(Reuters) - North Korea's state media published a rare criticism of China on Wednesday, saying Chinese state media commentaries calling for tougher sanctions over Pyongyang's nuclear program were undermining relations with Beijing and worsening tensions.
A commentary carried by the official Korean Central News Agency (KCNA) referred to recent commentaries in China's People's Daily and Global Times newspapers, which it said were "widely known as media speaking for the official stand of the Chinese party and government."
"A string of absurd and reckless remarks are now heard from China every day only to render the present bad situation tenser," it said.
"China had better ponder over the grave consequences to be entailed by its reckless act of chopping down the pillar of the DPRK-China relations," the commentary said, referring to North Korea by the acronym for its official name, the Democratic People's Republic of Korea.

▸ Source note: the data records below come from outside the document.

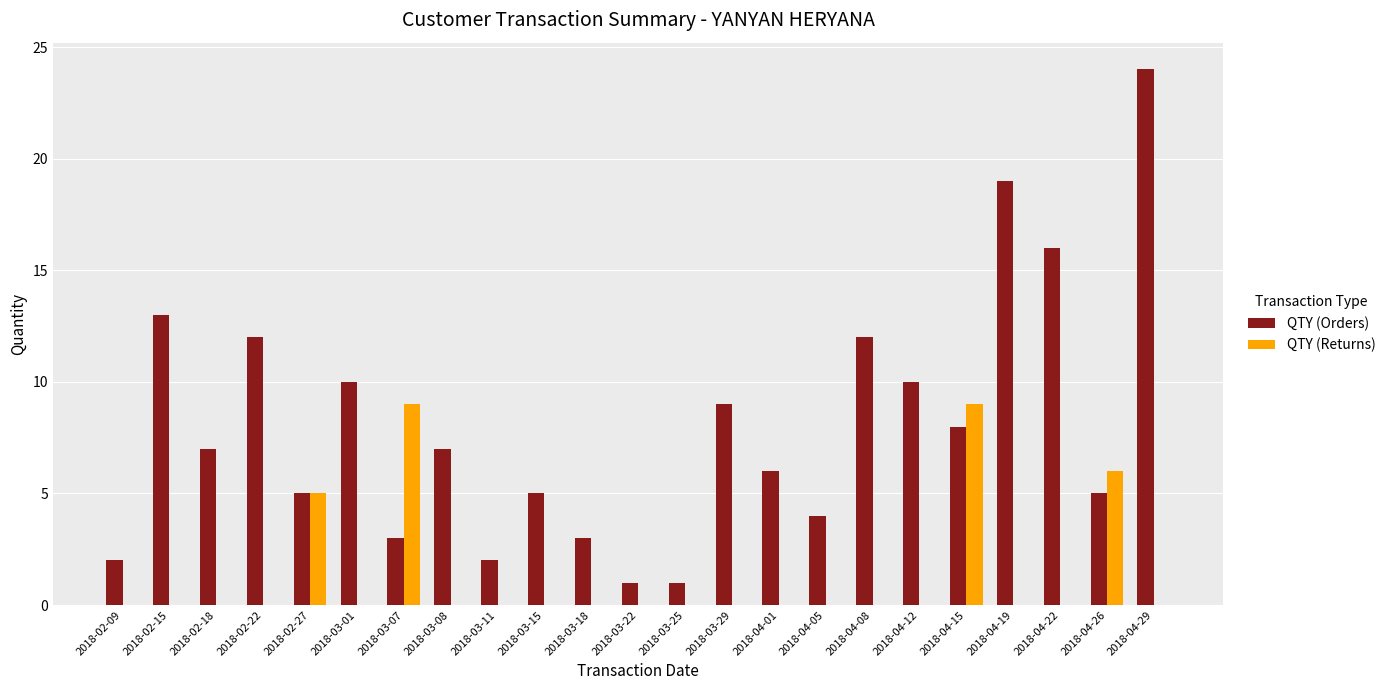

Which series has the largest total across all categories?

QTY (Orders)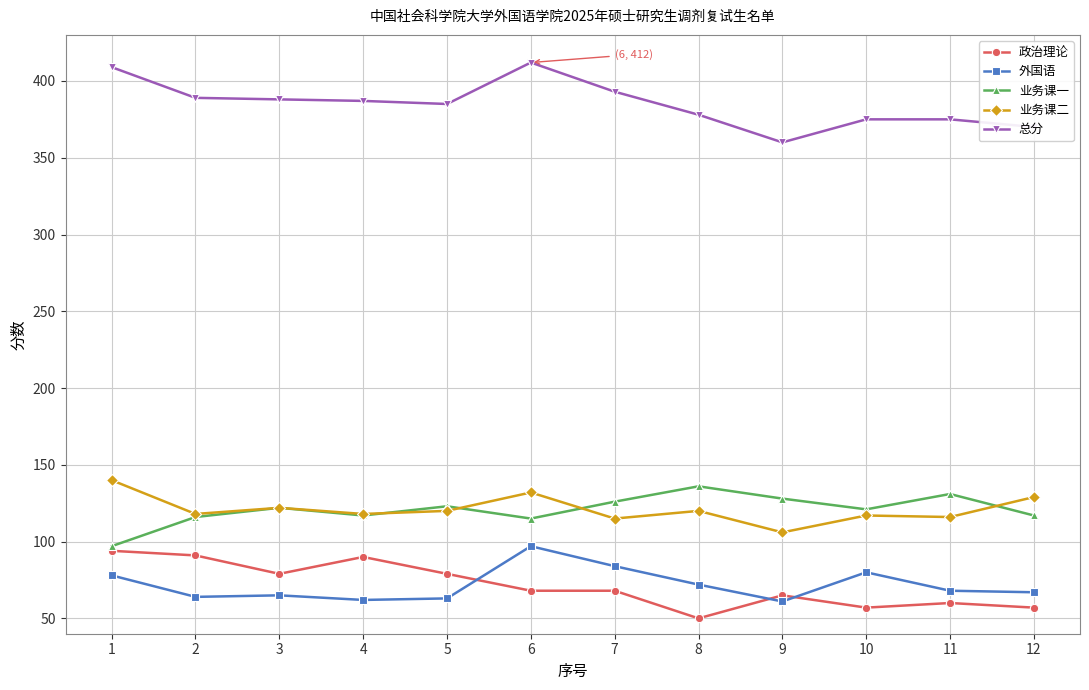

What is the value of the 外国语 point at the 10th from the left?

80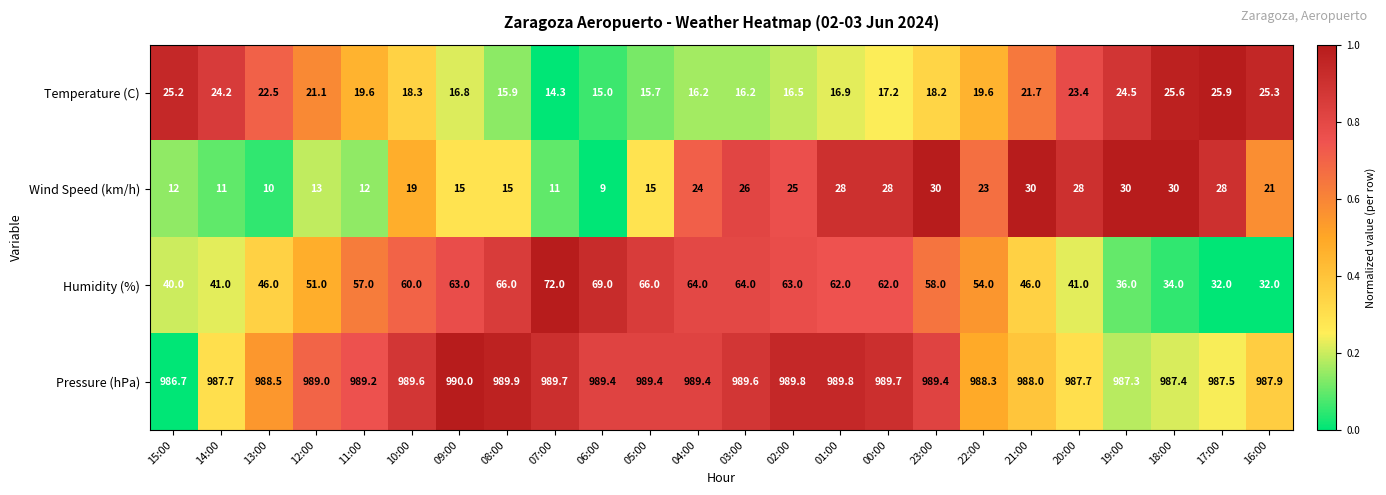

Rank the series by their maximum value, from highest to lowest.

Pressure (hPa), Humidity (%), Wind Speed (km/h), Temperature (C)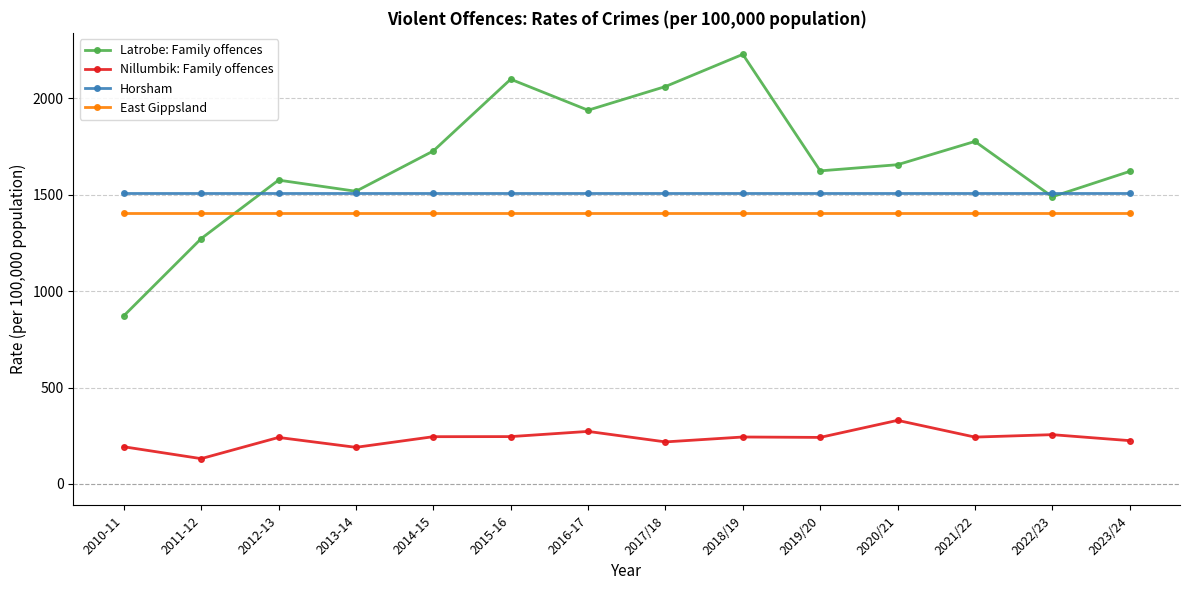

At which category does Latrobe: Family offences reach its first local peak?

2012-13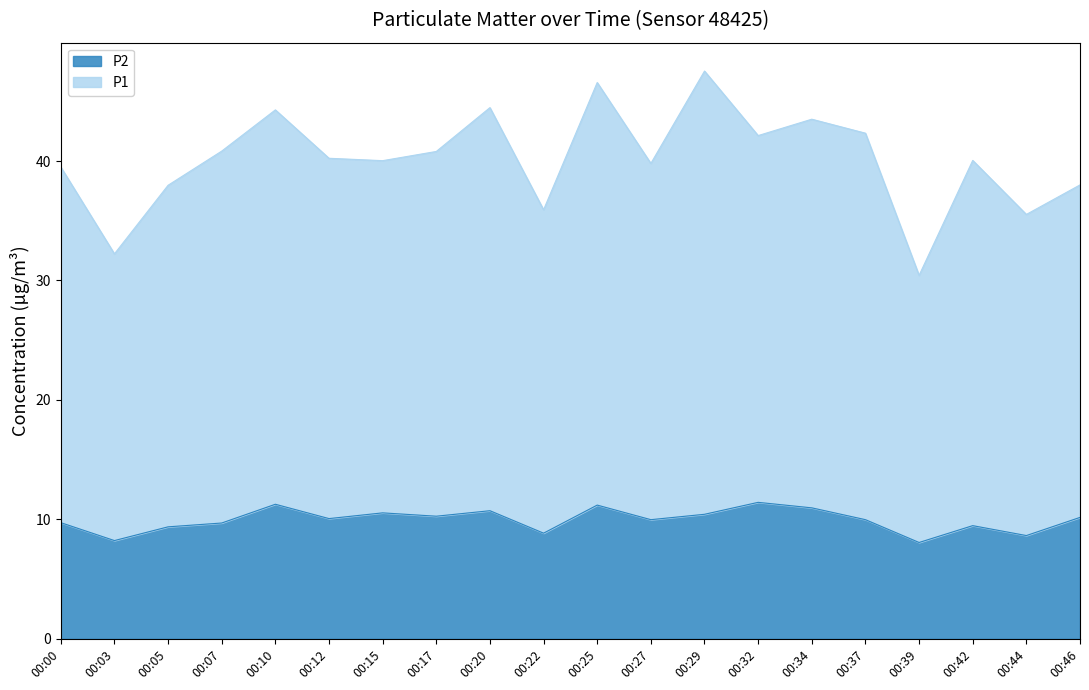

Does the chart have visible grid lines?

No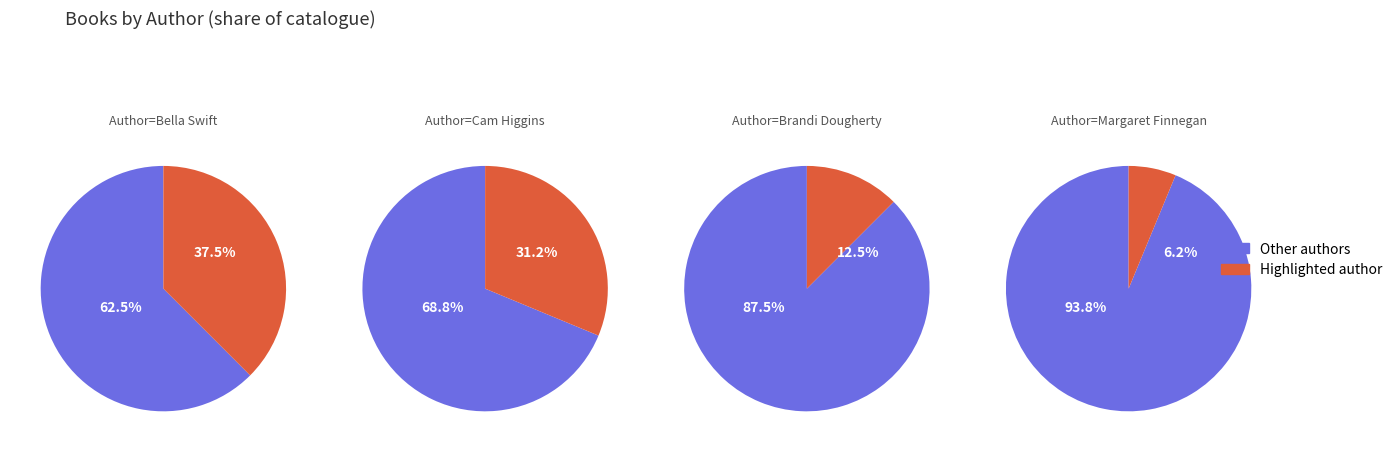

To the nearest percent, what is the difference between the Margaret Finnegan and Bella Swift slice percentages?

31%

China is North Korea's neighbor and only major ally and the United States has pressed it to use its influence to rein in North Korea's nuclear and missile programs. Diplomats say Washington and Beijing are negotiating a possible stronger U.N. Security Council response - such as new sanctions - to North Korea's repeated ballistic missile launches.
The KCNA commentary charged that the Chinese articles had attempted to shift the blame to Pyongyang for "deteriorated relations" between China and North Korea and U.S. deployment of strategic assets to the region.
It also accused China of "hyping up" damage caused by North Korean nuclear tests to China's three northeastern provinces.
Chinese state media calls for North Korea to dismantle its nuclear program were "a wanton violation of the independent and legitimate rights, dignity and supreme interests" of North Korea and constituted "an undisguised threat to an honest-minded neighboring country which has a long history and tradition of friendship," it said.
The KCNA commentary said calls by "some ignorant politicians and media persons" in China for stricter sanctions on North Korea and not ruling out military intervention if it refused to abandon its nuclear program, were "based on big-power chauvinism."
It said North Korea's nuclear program was needed for the "existence and development" of the country and "can never be changed nor shaken."
"The DPRK will never beg for the maintenance of friendship with China," the commentary said.
Earlier on Wednesday, China called on all parties in the Korean standoff to stay calm and "stop irritating each other" a day after North Korea said the United States was pushing the region to the brink of nuclear war.